=== REQUIRED ACTION ===
Word for word, reproduce each entry.

*** Opening INFORMATION SUPPLIED ***

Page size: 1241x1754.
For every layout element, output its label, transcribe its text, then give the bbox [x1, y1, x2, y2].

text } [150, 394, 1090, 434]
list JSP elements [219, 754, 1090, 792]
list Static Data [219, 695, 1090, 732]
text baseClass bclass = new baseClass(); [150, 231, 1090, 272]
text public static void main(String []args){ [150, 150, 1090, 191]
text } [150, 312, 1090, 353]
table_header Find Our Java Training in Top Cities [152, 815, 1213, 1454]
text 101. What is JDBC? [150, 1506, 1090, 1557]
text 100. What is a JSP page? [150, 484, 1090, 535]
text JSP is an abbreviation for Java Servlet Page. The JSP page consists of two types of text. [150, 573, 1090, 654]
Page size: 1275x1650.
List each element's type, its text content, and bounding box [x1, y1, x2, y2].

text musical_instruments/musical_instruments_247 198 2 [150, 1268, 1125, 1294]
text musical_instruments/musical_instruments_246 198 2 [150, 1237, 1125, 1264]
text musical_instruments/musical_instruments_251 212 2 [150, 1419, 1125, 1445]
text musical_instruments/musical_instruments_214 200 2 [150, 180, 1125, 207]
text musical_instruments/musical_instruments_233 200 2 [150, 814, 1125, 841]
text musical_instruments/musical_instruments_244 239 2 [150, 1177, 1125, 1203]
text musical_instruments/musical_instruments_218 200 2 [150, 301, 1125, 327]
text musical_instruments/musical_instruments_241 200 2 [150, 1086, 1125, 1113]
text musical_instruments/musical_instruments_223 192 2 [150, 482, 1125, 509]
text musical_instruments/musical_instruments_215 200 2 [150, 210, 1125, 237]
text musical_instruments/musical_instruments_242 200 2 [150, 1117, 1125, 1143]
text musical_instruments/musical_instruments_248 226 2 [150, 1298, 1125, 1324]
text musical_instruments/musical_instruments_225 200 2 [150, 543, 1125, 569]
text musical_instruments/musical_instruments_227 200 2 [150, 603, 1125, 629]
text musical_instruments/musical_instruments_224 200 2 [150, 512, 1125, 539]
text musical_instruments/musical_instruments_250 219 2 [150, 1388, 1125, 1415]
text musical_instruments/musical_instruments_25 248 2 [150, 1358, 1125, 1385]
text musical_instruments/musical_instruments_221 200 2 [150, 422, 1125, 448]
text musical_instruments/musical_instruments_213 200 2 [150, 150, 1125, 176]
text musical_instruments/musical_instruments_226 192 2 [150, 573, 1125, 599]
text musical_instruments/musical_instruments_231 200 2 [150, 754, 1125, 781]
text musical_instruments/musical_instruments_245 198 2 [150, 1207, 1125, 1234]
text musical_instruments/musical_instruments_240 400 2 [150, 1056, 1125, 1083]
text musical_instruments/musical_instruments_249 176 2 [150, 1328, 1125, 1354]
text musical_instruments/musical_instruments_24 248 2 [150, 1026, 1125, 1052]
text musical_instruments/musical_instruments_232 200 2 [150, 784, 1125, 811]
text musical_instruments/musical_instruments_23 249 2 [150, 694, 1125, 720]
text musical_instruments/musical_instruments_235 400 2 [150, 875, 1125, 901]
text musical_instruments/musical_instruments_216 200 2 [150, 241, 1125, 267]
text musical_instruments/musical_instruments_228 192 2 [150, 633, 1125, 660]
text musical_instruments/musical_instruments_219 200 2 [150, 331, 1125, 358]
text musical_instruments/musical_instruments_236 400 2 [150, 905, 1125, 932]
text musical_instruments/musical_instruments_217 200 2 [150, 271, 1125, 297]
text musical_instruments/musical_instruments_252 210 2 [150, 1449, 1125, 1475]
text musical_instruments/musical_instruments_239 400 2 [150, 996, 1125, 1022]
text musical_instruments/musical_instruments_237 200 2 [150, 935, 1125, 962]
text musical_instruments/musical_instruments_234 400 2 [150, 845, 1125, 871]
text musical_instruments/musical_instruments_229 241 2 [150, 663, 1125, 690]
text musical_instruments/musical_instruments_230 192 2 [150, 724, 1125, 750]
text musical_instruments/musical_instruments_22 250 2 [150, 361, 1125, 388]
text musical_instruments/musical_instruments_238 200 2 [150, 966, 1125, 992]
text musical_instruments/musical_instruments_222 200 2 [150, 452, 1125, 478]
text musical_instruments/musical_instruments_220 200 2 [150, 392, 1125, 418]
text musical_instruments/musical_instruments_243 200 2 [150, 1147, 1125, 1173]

*** Closing INFORMATION SUPPLIED ***

=== ANSWER TO THIS EXERCISE ===
Page size: 1241x1754.
For every layout element, output its label, transcribe its text, then give the bbox [x1, y1, x2, y2].

text } [150, 394, 1090, 434]
list JSP elements [219, 754, 1090, 792]
list Static Data [219, 695, 1090, 732]
text baseClass bclass = new baseClass(); [150, 231, 1090, 272]
text public static void main(String []args){ [150, 150, 1090, 191]
text } [150, 312, 1090, 353]
table_header Find Our Java Training in Top Cities [152, 815, 1213, 1454]
text 101. What is JDBC? [150, 1506, 1090, 1557]
text 100. What is a JSP page? [150, 484, 1090, 535]
text JSP is an abbreviation for Java Servlet Page. The JSP page consists of two types of text. [150, 573, 1090, 654]
Page size: 1275x1650.
List each element's type, its text content, and bounding box [x1, y1, x2, y2].

text musical_instruments/musical_instruments_247 198 2 [150, 1268, 1125, 1294]
text musical_instruments/musical_instruments_246 198 2 [150, 1237, 1125, 1264]
text musical_instruments/musical_instruments_251 212 2 [150, 1419, 1125, 1445]
text musical_instruments/musical_instruments_214 200 2 [150, 180, 1125, 207]
text musical_instruments/musical_instruments_233 200 2 [150, 814, 1125, 841]
text musical_instruments/musical_instruments_244 239 2 [150, 1177, 1125, 1203]
text musical_instruments/musical_instruments_218 200 2 [150, 301, 1125, 327]
text musical_instruments/musical_instruments_241 200 2 [150, 1086, 1125, 1113]
text musical_instruments/musical_instruments_223 192 2 [150, 482, 1125, 509]
text musical_instruments/musical_instruments_215 200 2 [150, 210, 1125, 237]
text musical_instruments/musical_instruments_242 200 2 [150, 1117, 1125, 1143]
text musical_instruments/musical_instruments_248 226 2 [150, 1298, 1125, 1324]
text musical_instruments/musical_instruments_225 200 2 [150, 543, 1125, 569]
text musical_instruments/musical_instruments_227 200 2 [150, 603, 1125, 629]
text musical_instruments/musical_instruments_224 200 2 [150, 512, 1125, 539]
text musical_instruments/musical_instruments_250 219 2 [150, 1388, 1125, 1415]
text musical_instruments/musical_instruments_25 248 2 [150, 1358, 1125, 1385]
text musical_instruments/musical_instruments_221 200 2 [150, 422, 1125, 448]
text musical_instruments/musical_instruments_213 200 2 [150, 150, 1125, 176]
text musical_instruments/musical_instruments_226 192 2 [150, 573, 1125, 599]
text musical_instruments/musical_instruments_231 200 2 [150, 754, 1125, 781]
text musical_instruments/musical_instruments_245 198 2 [150, 1207, 1125, 1234]
text musical_instruments/musical_instruments_240 400 2 [150, 1056, 1125, 1083]
text musical_instruments/musical_instruments_249 176 2 [150, 1328, 1125, 1354]
text musical_instruments/musical_instruments_24 248 2 [150, 1026, 1125, 1052]
text musical_instruments/musical_instruments_232 200 2 [150, 784, 1125, 811]
text musical_instruments/musical_instruments_23 249 2 [150, 694, 1125, 720]
text musical_instruments/musical_instruments_235 400 2 [150, 875, 1125, 901]
text musical_instruments/musical_instruments_216 200 2 [150, 241, 1125, 267]
text musical_instruments/musical_instruments_228 192 2 [150, 633, 1125, 660]
text musical_instruments/musical_instruments_219 200 2 [150, 331, 1125, 358]
text musical_instruments/musical_instruments_236 400 2 [150, 905, 1125, 932]
text musical_instruments/musical_instruments_217 200 2 [150, 271, 1125, 297]
text musical_instruments/musical_instruments_252 210 2 [150, 1449, 1125, 1475]
text musical_instruments/musical_instruments_239 400 2 [150, 996, 1125, 1022]
text musical_instruments/musical_instruments_237 200 2 [150, 935, 1125, 962]
text musical_instruments/musical_instruments_234 400 2 [150, 845, 1125, 871]
text musical_instruments/musical_instruments_229 241 2 [150, 663, 1125, 690]
text musical_instruments/musical_instruments_230 192 2 [150, 724, 1125, 750]
text musical_instruments/musical_instruments_22 250 2 [150, 361, 1125, 388]
text musical_instruments/musical_instruments_238 200 2 [150, 966, 1125, 992]
text musical_instruments/musical_instruments_222 200 2 [150, 452, 1125, 478]
text musical_instruments/musical_instruments_220 200 2 [150, 392, 1125, 418]
text musical_instruments/musical_instruments_243 200 2 [150, 1147, 1125, 1173]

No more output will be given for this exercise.